Radni przyjęli uchwałę o logo Białegostoku

(ab)
Przed dyskusją nad uchwałą o logo radni klubu PO pozakładali opatrzone nim koszulki polo i uzbroili się w inne gadżety. Dostali je w płóciennych torbach przed wejściem na salę obrad.
Przed dyskusją nad uchwałą o logo radni klubu PO pozakładali opatrzone nim koszulki polo i uzbroili się w inne gadżety. Dostali je w płóciennych torbach przed wejściem na salę obrad. Fot. Wojciech Wojtkielewicz
Gorąca dyskusja poprzedziła głosowanie nad logo miasta. Radni zdecydowali: czerwono-żółte słoneczko jest oficjalnym znakiem Białegostoku

Ta sytuacja przypomina "Koło Fortuny" - ocenił Rafał Rudnicki z PiS. - Oto przedstawiciel Eskadry właśnie odgadł hasło finałowe i dostaje od Pijanowskiego vel Tadeusza Truskolaskiego kluczyki od poloneza. A nam jako radnym przyszło odgrywać rolę Magdy Masny, która "ma pocałować pana".

- Panie radny, jeżeli pan będzie za logo, to dam się pocałować w policzek - śmiał się prezydent Tadeusz Truskolaski. - Albo ja pana pocałuję.
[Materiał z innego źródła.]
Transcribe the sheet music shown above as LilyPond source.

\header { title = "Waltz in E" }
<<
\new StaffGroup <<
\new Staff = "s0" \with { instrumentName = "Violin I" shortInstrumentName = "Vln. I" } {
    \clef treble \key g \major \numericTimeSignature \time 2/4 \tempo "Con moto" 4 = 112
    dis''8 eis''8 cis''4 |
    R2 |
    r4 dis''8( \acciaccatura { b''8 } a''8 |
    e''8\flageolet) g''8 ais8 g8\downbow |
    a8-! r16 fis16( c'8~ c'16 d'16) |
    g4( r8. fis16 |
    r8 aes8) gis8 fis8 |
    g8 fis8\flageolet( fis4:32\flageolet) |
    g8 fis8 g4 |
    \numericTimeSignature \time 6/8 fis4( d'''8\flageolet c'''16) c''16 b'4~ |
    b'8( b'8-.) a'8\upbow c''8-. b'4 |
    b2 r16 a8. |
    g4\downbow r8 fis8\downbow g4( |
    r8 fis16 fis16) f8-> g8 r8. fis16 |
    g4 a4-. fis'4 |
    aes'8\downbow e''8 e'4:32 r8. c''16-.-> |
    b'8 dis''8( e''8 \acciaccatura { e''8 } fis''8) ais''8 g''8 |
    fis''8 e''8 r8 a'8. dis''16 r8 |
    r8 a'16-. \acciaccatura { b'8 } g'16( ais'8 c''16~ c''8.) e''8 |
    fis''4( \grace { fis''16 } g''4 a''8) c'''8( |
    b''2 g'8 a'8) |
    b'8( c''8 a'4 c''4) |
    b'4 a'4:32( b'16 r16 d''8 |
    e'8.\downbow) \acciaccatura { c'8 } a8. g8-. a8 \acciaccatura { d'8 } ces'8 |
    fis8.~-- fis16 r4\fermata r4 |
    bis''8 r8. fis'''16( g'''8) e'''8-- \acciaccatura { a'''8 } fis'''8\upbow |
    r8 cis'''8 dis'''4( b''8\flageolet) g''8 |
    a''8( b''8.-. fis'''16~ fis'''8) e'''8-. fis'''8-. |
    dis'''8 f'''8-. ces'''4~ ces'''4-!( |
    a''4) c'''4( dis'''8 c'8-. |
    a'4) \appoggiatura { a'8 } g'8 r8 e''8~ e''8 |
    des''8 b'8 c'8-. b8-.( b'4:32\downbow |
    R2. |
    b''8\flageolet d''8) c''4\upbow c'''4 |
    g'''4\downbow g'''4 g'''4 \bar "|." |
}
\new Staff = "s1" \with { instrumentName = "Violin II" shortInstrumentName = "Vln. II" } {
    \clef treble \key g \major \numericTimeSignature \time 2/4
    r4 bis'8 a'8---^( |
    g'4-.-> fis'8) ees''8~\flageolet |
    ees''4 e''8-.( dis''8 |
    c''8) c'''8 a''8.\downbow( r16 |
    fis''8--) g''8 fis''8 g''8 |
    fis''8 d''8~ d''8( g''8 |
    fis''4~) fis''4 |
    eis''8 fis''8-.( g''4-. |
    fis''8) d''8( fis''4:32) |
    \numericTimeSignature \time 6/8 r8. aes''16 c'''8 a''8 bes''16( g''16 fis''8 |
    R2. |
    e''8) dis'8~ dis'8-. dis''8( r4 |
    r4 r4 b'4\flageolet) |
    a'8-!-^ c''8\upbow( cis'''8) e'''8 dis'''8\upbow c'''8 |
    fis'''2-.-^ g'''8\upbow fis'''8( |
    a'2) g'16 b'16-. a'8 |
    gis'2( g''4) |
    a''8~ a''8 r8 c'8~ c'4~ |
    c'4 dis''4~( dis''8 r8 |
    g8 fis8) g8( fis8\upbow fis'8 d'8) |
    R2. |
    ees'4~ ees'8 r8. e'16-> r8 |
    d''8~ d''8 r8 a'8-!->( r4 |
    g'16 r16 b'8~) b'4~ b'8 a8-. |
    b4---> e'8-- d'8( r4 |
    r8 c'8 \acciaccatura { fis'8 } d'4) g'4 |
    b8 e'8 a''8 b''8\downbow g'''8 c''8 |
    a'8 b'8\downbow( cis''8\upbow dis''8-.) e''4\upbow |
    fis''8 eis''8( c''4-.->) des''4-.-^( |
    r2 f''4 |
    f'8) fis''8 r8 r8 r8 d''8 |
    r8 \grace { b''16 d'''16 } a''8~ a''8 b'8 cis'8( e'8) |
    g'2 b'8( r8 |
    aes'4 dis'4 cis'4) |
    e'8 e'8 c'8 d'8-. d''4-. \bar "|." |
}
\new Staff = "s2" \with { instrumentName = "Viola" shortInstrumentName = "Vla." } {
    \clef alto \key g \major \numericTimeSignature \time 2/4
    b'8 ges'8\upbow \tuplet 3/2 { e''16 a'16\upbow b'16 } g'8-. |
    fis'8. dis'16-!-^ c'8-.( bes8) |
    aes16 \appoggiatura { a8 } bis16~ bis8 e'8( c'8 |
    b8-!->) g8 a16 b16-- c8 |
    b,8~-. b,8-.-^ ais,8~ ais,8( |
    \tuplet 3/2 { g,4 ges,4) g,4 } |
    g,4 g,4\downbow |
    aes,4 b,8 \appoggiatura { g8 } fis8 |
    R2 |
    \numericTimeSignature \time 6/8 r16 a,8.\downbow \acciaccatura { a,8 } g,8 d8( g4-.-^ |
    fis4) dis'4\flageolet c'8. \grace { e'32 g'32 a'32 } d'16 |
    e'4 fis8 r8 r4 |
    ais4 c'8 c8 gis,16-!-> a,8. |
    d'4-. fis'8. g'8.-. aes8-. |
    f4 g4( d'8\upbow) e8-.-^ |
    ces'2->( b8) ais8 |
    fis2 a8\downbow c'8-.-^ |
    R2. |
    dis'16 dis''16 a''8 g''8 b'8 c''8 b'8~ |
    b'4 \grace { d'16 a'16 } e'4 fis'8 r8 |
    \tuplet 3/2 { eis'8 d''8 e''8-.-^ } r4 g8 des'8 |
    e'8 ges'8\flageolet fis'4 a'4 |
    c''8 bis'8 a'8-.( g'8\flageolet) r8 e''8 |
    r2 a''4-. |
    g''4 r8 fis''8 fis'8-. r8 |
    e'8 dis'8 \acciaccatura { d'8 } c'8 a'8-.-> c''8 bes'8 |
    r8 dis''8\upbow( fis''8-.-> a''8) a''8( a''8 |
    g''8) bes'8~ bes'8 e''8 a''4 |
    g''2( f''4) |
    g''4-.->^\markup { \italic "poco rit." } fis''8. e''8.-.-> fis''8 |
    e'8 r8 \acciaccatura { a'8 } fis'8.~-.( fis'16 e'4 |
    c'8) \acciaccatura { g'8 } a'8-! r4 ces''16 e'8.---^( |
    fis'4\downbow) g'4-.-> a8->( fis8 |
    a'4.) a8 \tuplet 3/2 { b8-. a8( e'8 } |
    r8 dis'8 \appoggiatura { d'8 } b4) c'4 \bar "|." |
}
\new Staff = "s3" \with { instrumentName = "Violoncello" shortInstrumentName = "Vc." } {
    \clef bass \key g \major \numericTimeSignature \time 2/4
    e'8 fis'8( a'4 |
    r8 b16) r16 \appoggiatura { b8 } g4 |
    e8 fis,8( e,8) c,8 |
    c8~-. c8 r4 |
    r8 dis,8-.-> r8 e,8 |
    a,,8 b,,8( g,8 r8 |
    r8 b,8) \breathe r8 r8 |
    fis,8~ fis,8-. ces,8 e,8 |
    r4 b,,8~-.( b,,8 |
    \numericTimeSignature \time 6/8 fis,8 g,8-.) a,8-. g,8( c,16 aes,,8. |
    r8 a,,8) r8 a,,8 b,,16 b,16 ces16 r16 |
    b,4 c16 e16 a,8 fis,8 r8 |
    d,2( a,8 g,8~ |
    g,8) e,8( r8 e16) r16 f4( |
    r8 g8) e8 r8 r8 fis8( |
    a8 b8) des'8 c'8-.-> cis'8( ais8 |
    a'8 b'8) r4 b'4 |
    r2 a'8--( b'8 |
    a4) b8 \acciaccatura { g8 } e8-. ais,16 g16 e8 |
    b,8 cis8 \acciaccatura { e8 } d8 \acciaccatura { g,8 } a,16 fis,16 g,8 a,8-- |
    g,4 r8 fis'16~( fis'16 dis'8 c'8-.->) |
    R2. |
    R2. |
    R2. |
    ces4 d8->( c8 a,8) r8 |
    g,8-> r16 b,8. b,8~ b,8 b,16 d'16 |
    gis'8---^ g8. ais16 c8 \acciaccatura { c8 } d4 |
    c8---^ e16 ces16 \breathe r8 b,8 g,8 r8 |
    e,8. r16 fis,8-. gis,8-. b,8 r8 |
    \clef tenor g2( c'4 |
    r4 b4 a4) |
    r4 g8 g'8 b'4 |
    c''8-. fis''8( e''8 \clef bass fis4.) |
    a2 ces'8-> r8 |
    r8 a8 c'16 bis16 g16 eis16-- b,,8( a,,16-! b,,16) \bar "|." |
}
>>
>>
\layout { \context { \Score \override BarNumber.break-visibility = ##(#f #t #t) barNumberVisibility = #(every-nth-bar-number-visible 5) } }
Taka dyskusja towarzyszyła wczoraj oficjalnemu przyjęciu przez radnych logo Białegostoku (czyli żółto-czerwonego słoneczka). Prosił o to prezydent. Z dwóch powodów. Po pierwsze, by móc już oficjalnie używać tego znaku w kampaniach promocyjnych miasta w kraju i za granicą. A po drugie, by móc wystąpić do Urzędu
Patentowego o jego ochronę.

Poza sprzyjającą prezydentowi PO radni nie odmówili sobie okazji do wynurzeń, co o logo myślą.

Wybrzydzali, pytając "co to jest to białe w środku"? (grupa Eskadra, która przygotowała logo, tłumaczyła, że kontury Białegostoku). I pytali, czy przy zmianie granic miasta logo też będzie zmieniane. Zdaniem niektórych, jest ono "nijakie". I zgłaszali propozycje upiększenia go.

- Może dołożyć tam jakiś łeb stylizowany...? - zastanawiał się głośno Wiesław Kobyliński z Lewicy.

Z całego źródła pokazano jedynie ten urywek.